Checking for possible instruction sets on a particular CPU to augment the code (setting up a 32bit DWORD and having each bit represent a factor in identifying and cataloging the CPU like whether x87 FPU instructions are possible, MMX, what CPU family they come from, etc) - this was an idea taken from the Little Big Adventure 2 engine, the specific header file you can find on GitHub here. I mean, over half the codebase of the first game is in assembly! That in itself is inspiring to me because as buggy as the game itself actually is, the fact that it ran so well and was full of so many cool features implemented in such a granular way really motivates me to work on my own program.

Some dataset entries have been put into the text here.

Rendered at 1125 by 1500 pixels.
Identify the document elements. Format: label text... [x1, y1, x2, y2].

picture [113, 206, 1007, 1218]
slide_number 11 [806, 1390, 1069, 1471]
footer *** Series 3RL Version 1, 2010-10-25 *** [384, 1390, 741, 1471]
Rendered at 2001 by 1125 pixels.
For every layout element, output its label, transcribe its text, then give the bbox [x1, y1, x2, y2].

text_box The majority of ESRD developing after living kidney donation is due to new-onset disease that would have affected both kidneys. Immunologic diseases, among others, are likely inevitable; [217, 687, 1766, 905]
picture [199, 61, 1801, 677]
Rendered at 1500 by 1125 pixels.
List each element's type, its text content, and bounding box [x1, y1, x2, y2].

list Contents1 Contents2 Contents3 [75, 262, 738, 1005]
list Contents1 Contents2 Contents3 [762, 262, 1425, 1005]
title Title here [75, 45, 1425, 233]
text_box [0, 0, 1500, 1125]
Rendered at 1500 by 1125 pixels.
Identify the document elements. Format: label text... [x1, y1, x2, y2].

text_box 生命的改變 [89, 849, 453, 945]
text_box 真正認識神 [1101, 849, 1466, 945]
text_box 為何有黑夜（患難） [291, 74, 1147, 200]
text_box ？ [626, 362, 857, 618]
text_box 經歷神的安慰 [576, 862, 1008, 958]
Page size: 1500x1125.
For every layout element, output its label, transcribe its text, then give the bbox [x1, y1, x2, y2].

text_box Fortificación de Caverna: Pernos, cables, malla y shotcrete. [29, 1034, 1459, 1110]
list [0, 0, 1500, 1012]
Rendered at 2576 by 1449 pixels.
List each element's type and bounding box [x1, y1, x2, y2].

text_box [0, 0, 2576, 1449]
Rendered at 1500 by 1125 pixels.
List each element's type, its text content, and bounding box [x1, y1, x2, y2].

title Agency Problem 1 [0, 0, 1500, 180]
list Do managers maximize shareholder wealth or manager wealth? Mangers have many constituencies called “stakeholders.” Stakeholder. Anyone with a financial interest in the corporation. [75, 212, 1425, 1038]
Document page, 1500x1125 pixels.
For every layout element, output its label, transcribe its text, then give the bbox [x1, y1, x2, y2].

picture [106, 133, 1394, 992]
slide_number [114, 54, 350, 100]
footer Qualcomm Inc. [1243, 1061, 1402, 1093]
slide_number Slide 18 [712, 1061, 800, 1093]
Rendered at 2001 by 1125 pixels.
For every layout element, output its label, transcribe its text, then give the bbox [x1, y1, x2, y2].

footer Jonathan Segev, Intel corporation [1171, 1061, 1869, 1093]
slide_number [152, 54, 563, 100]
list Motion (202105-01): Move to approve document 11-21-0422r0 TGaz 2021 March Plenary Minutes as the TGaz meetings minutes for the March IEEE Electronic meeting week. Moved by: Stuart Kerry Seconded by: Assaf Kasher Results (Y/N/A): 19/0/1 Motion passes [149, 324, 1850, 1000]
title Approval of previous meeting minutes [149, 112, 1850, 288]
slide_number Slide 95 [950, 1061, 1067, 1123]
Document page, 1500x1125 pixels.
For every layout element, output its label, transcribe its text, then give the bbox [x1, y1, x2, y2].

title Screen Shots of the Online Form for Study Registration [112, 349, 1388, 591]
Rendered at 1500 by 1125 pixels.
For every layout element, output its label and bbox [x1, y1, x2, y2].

Here's how the CPU signature function works as documented in the codebase.

; Reserved-------------------------++++++++|||||||||||||||||||||||| ; Multimedia Extensions (MMX)--------------+||||||||||||||||||||||| ; Reserved----------------------------------+++++++|||||||||||||||| ; Conditional Move Instruction---------------------+||||||||||||||| ; Machine Check Architecture------------------------+|||||||||||||| ; Global Paging Extension----------------------------+||||||||||||| ; Memory Type Range Registers-------------------------+|||||||||||| ; Reserved---------------------------------------------+||||||||||| ; Reserved----------------------------------------------+|||||||||| ; APIC---------------------------------------------------+||||||||| ; CMPXCHG8B Instruction-----------------------------------+|||||||| ; Machine Check Exception----------------------------------+|||||||
; Physical Address Extensions (2MB Pages/36bit adresses)----+|||||| ; Model Specific registers-----------------------------------+||||| ; Time Stamp Counter------------------------------------------+|||| ; Page size extensions (4MB pages)-----------------------------+||| ; Debugging Extensions (I/O Breakponits)------------------------+||
; Virtual Mode Extensions----------------------------------------+| ; Floating Point Unit on Chip-------------------------------------+

You can just bitmask to figure out what elements are available to take advantage of on the hardware you're running on, which is remarkable to me - and definitely something I want to try implementing in my own program. There's more, but let me get onto the other involved section of this project - DirectX.

DirectX

To tell you the truth, I've been going back and forth on whether I want to involve DirectX at all, because in truth it doesn't fit the vision I have for the program. And to get it out of the way from the beginning, I really, really, really hate VS Code. I don't mind developing on Windows (still not as convenient as Linux) because I use WinAsm; it works fine for my purposes and iteration times are very fast. Get down some scraps of code and press Shift+F8 to assemble, link, and run at once. If it breaks the output window gives me errors and I can work through them to fix things before trying again. The workflow itself is so nice.

Success!

Well, for better or for worse, I finally have some results.

ASM!

Granted I'm rendering a bitmap using just GDI, but that goal feels like it's been reached. The real aim of course has been to put together a rasterizer - but actually being able to display stuff to the screen is a real win. I'll take it!